Crawford just wasn't great at getting on base back then, regardless of his spot in the order. Over his first four seasons, his on-base percentage was actually higher when leading off.

Maybe Crawford truly has no interest in the leadoff spot. That comfort level is important to a hitter's confidence. But it shouldn't be his past performance that deters him. Crawford is no Youkilis now, but his walk rate has improved significantly in the past two seasons.

Pushing Ellsbury to the bottom third of the order would have multiple positive impacts. For one, it eases him back into the lineup following a wasted season. But it also lets him use his speed even more. Speaking in general terms, Francona alluded to this last month.
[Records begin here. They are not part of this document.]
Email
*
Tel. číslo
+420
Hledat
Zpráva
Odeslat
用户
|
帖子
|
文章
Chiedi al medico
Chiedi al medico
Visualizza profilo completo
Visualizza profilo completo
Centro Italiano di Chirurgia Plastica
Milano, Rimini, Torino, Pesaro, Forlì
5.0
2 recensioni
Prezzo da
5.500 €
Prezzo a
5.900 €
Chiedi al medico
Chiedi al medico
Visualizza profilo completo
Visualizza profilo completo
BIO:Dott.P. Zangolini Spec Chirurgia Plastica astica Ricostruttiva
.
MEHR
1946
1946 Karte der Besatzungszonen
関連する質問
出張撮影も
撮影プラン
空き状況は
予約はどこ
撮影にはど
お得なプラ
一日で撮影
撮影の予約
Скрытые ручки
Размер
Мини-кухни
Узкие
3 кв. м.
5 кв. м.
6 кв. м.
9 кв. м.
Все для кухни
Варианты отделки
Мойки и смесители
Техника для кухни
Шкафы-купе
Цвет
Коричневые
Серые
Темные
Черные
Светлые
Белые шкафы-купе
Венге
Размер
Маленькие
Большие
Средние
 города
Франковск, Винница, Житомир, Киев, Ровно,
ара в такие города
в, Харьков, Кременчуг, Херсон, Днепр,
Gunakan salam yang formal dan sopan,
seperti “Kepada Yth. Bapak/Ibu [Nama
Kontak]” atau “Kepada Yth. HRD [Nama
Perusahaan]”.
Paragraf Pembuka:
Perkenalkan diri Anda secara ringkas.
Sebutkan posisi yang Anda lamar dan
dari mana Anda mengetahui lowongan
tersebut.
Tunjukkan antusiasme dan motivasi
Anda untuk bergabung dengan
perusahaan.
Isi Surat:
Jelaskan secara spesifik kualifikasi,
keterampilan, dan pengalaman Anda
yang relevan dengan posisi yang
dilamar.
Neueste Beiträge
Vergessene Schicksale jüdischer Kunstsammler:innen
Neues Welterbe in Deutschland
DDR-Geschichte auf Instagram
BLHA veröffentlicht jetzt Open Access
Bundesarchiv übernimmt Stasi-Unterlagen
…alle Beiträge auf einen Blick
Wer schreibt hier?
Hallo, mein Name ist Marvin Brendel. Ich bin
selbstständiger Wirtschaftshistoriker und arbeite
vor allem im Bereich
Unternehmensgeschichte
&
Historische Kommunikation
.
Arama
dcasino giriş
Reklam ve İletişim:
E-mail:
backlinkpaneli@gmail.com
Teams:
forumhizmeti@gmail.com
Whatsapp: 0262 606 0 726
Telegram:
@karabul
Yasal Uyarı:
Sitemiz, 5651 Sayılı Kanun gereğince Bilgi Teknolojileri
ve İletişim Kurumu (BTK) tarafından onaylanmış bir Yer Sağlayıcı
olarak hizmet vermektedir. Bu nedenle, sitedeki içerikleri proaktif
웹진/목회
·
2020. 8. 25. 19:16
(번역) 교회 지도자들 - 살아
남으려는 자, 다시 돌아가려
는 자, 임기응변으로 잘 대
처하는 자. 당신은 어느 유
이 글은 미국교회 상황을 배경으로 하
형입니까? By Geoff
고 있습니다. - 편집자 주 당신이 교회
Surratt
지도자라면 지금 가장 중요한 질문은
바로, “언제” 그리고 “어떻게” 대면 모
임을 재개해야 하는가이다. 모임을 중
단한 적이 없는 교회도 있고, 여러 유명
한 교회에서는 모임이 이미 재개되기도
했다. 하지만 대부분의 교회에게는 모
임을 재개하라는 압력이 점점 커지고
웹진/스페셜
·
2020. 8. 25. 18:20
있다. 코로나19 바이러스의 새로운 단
"Sometimes your guys that run are better off at the bottom of the order," he told the Journal. "They can run a little bit more free without making outs with your better hitters up."

The Red Sox can maximize their speed by having Crawford atop the lineup and Ellsbury hitting lower. Such an arrangement has the added impact of giving more plate appearances to the big bats.

With seven years to play in Boston, Crawford's power will likely continue to develop. Until then, his skills are best used at the top of the lineup.

Jeremy Lundblad is a senior researcher with ESPN Stats & Information. He provides statistical analysis for ESPNBoston.com.